Based on the FIF we mentioned before, we also conducted experiments to verify the improvement of the unit. As listed in Table 6, RN−S∗C1236 yields 72.12/95.04 in terms of mIoU and allAcc and 168.0 in FPS. RN−S∗C124 has a better performance with 72.70/175.2 in terms of mIoU and FPS.

The CSIF which is inspired by Pyramid Pooling Module of PSPNet [57] shows its efficiency on speed and also drawbacks of cascaded structure. Therefore, we propose a better Parallel Semantic Segmentation Flow.

4.4 Results

As our proposed architecture, RN−S∗P, achieves comparable performance on multiple evaluation metrics. We evaluate the segmentation results on the server with a single RTX 2080Ti.

4.4.1 DuFNets vs. BiSeNet

Compared to the well-known real-time semantic segmentation model BiSeNet, DuFNet achieves absolute inference speed improvements with a slight sacrifice of accuracy. In Fig. 5, the accuracy of DuFNet is close to BiSeNet, which is shown in the object classification mission and the accurate prediction of boundary details. The quantitative results are summarized in Table 4.

In terms of inference speed, our DuFNets achieve a significant increase in speed with high-quality image segmentation results. Exemplary results are shown in Fig. 6.

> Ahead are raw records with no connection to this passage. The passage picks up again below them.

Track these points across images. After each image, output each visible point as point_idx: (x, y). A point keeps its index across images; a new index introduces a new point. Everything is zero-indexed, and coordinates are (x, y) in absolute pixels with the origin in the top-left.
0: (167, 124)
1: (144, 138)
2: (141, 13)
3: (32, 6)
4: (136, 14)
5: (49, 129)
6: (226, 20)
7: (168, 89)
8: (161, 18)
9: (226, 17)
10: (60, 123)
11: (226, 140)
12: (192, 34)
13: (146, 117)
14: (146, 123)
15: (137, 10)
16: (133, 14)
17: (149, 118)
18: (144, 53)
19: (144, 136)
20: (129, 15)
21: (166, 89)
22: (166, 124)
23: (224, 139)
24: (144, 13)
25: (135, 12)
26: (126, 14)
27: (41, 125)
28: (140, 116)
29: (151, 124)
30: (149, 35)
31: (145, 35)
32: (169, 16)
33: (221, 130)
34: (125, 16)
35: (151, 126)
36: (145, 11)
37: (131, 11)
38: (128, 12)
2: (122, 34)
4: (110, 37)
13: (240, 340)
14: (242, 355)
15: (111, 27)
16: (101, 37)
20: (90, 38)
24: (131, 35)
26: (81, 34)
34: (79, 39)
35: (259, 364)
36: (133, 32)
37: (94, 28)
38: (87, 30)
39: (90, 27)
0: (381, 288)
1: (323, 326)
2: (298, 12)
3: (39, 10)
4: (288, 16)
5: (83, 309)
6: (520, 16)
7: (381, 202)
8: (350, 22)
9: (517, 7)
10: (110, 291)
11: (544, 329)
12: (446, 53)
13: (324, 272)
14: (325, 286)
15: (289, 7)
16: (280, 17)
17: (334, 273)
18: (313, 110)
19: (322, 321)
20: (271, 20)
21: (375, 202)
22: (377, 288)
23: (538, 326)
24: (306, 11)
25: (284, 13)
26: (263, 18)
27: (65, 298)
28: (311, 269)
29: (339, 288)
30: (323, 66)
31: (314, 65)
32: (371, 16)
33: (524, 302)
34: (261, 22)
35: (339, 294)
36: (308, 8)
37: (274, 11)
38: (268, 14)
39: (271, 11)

Figure 6: Accuracy and inference speed of BiSeNet and our DuFNets

5  Conclusion

We have proposed a novel architecture called DuFNet for real-time semantic segmentation tasks. The Fringe Information Flow takes advantage of the features of the backbone and reconstructs the spatial information with a light-weighted structure. The Cascade Semantic Information Flow enhances the quality of context encodings throughout its feature hierarchy with custom modules. The Parallel Semantic Information Flow enables the network to have better representational power by fusing spatial and context features more efficiently and contributes to the prior global representation generated by the feature fusion module. A wide range of experiments show the effectiveness of DuFNet, which achieves comparable performance on the Cityscape dataset. In the real world, autonomous driving and other applications still have a high demand for speed and accuracy of real-time semantic segmentation. The great trade-off between segmentation accuracy and inference speed will foster further research in this field.

Funding Statement: This work is supported in part by the National Key RD Program of China (2021YFF0602104–2, 2020YFB1804604), in part by the 2020 Industrial Internet Innovation and Development Project from Ministry of Industry and Information Technology of China, and in part by the Fundamental Research Fund for the Central Universities (30918012204, 30920041112).

Conflicts of Interest: The authors declare that they have no conflicts of interest to report regarding the present study.